Provided text:

My mother is a Hasidic woman with 12 children, close to a hundred grandchildren, and many great-grandchildren. Passover 2020 will be the first time she will recite the Ma Nishtana — the four questions of the Haggadah, traditionally asked by the youngest child at the table — herself. She will serve her incomparable chicken soup and egg noodles, fermented borscht with warm potatoes, and falsche fish made of a mixture of ground chicken and turkey only to my father. While the coronavirus sweeps through the world, her dining-room table that seats 12 and extends for 14 or more will host a party of two.
Early on in this pandemic, when I spoke to family members in the Hasidic Kiryas Joel community where she lives — a place I left with my husband and children 11 years ago — I was met with disbelief: Could this coronavirus really upset our Passover plans?
Hasidic communities are facing a unique challenge when it comes to controlling the spread of the coronavirus. I fear that in these places, highly communal lifestyles combined by skepticism about the need for social distancing — at times promoted by religious leaders — are going to cost more lives. One rabbi I know of mocks the “hysteria” around the virus and still holds services in his sanctuary.
The main ZIP code in the ultra-Orthodox hub of Borough Park in Brooklyn has the second-highest number of reported positive cases in New York City. Rockland County, N.Y., has the state’s highest rate of Covid-19 infection per capita, and the second-highest in the country. Authorities say the numbers are partly explained by the communities there where Orthodox residents haven’t conformed to social distancing.
Last week, I lost three close Hasidic relatives in three days to the virus.
I believe a lack of information about this unprecedented threat — and what it will take to survive it — is part of the problem. In my former hometown, television, the internet and secular newspapers are verboten. Smartphones are banned for personal use. Loopholes abound, and a good chunk of residents own two devices: a flip phone for outward use and a smartphone buried on the underside of a man’s suit or within the deepest pocket of a woman’s purse. But still, the restrictions mean news trickles in with a delay.
There is also a general mistrust of science and a solid distrust of secular authorities in Hasidic communities, based partly on historical suffering at the hands of non-Jews and partly on a sense of divine protection.
Families in Hasidic communities live in tight quarters. It’s not unusual to have 10 or more children. Each building in a suburban town like Monsey or Kiryas Joel houses several individual apartments, and in Williamsburg and Borough Park, Brooklyn — the two largest Hasidic communities in New York City — families live even more closely together. Children and grandchildren visit their parents daily or weekly. The elderly in need of assistance typically reside with their children, not in assisted living facilities.

Work request 1: Extract the passage of the essay on Hasidic communities and the coronavirus between "There is also" and "assisted living facilities.", inclusive.
Work request 2: In the essay on Hasidic communities and the coronavirus, how many relatives did the writer lose to the virus last week, and over how many days?
Work request 3: Proceed with the essay on Hasidic communities and the coronavirus, carrying it on after its last sentence.
The items that come next have nothing to do with this.

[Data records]
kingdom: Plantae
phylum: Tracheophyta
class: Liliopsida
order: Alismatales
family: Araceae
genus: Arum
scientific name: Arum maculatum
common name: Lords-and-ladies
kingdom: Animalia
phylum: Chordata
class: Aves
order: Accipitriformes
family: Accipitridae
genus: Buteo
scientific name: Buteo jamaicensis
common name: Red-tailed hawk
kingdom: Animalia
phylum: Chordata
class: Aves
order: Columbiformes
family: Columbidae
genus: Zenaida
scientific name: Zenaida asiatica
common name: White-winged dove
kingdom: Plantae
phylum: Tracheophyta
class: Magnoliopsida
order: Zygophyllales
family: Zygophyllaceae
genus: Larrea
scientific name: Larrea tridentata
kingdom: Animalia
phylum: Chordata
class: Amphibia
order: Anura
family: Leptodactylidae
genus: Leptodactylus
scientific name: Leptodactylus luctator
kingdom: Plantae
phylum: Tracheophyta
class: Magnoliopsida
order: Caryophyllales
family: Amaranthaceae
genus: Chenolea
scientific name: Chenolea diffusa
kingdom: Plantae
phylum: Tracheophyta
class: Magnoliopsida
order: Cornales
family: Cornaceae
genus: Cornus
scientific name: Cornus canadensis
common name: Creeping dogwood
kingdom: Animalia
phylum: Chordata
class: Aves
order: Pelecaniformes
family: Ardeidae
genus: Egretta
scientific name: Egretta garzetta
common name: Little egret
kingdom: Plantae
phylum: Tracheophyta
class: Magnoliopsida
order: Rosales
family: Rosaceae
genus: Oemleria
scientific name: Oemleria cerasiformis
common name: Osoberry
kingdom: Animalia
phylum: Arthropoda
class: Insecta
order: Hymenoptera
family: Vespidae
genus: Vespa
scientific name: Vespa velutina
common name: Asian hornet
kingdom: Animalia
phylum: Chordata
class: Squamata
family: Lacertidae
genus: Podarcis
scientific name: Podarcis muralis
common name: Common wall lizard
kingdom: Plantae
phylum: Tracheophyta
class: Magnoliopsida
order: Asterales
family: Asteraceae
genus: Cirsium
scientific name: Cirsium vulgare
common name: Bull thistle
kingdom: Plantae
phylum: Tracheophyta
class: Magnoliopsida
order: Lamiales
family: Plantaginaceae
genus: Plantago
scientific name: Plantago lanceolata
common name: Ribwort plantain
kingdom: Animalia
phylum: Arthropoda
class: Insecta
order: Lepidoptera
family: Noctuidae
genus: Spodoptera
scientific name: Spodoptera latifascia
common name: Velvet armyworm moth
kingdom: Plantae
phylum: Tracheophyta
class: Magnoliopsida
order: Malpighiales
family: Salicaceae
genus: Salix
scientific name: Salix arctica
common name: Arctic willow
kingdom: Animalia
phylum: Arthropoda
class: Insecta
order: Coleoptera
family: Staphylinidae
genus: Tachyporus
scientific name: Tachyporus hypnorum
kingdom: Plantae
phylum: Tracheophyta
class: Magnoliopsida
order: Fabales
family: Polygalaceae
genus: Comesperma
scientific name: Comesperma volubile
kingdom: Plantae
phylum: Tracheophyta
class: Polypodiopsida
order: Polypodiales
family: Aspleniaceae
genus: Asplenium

Answer box 1:
There is also a general mistrust of science and a solid distrust of secular authorities in Hasidic communities, based partly on historical suffering at the hands of non-Jews and partly on a sense of divine protection.
Families in Hasidic communities live in tight quarters. It’s not unusual to have 10 or more children. Each building in a suburban town like Monsey or Kiryas Joel houses several individual apartments, and in Williamsburg and Borough Park, Brooklyn — the two largest Hasidic communities in New York City — families live even more closely together. Children and grandchildren visit their parents daily or weekly. The elderly in need of assistance typically reside with their children, not in assisted living facilities.

Answer box 2: Three close Hasidic relatives, in three days.

Answer box 3:
Before social distancing became the norm, Hasidim celebrated Purim, where young and old mixed in merriment. When I visited family that day, we bumped elbows and joked about that distant threat.
The precautions that are necessary to prevent the spread of Covid-19 are at odds with communal and ritualistic life. Hasidic men, reared to pray three times a day with a quorum of 10, immerse in a communal mikveh daily before prayers. Many of those who are now hunkering down at home have never before missed a minyan or a dunk in ritual waters.
A video of the cavernous morgue of a funeral chapel in Borough Park surfaced earlier this week — bodies lined up on the floor outside the morgue, and desperate employees calling for help to transport the corpses piling up. When I see footage of Hasidic funeral processions that have taken place in recent weeks, I’m incredulous: Don’t you see how a gathering will perpetuate the collective grief?
But then I remember how funerals were conducted in the place I grew up. If you know a friend who knows a neighbor of the deceased, you go to pay your respects. In life and in death, in ritual and in celebration, this community is always interconnected.
While many of my Jewish friends and I are now foregoing our Seder traditions of hosting large numbers of people, it remains to be seen how Hasidic individuals will deal with the challenge of social distancing.
In Hasidic households, preparations for this holiday start as early as the last night of Hanukkah. Every balabusta (homemaker) arrives to the Seder with sore muscles from scrubbing out the chametz and cooking up a storm for weeks — and a twinkle of accomplishment unmatched by anything else she might have achieved the rest of the year.
The Seder starts with the call to all who are hungry, let them come and eat; all who are in need, let them come and celebrate Pesach. It’s no wonder my Hasidic relatives tell me lonely Seders will feel like the apex of the pandemic.
The very things that make my former community unique and beautiful — multigenerational families, custom, and tradition — may well contribute to the spread of the virus. I refuse to point an accusatory finger at the community as a whole, because I believe most Hasidim want to do the right thing. Instead, I put the blame squarely at the feet of the rabbis who have largely failed to promote social distancing. While some have insisted that people stay home on Passover and beyond, too many have failed to crack down. They should use their pulpits to demand their followers practice social distancing and protect their sacred lives.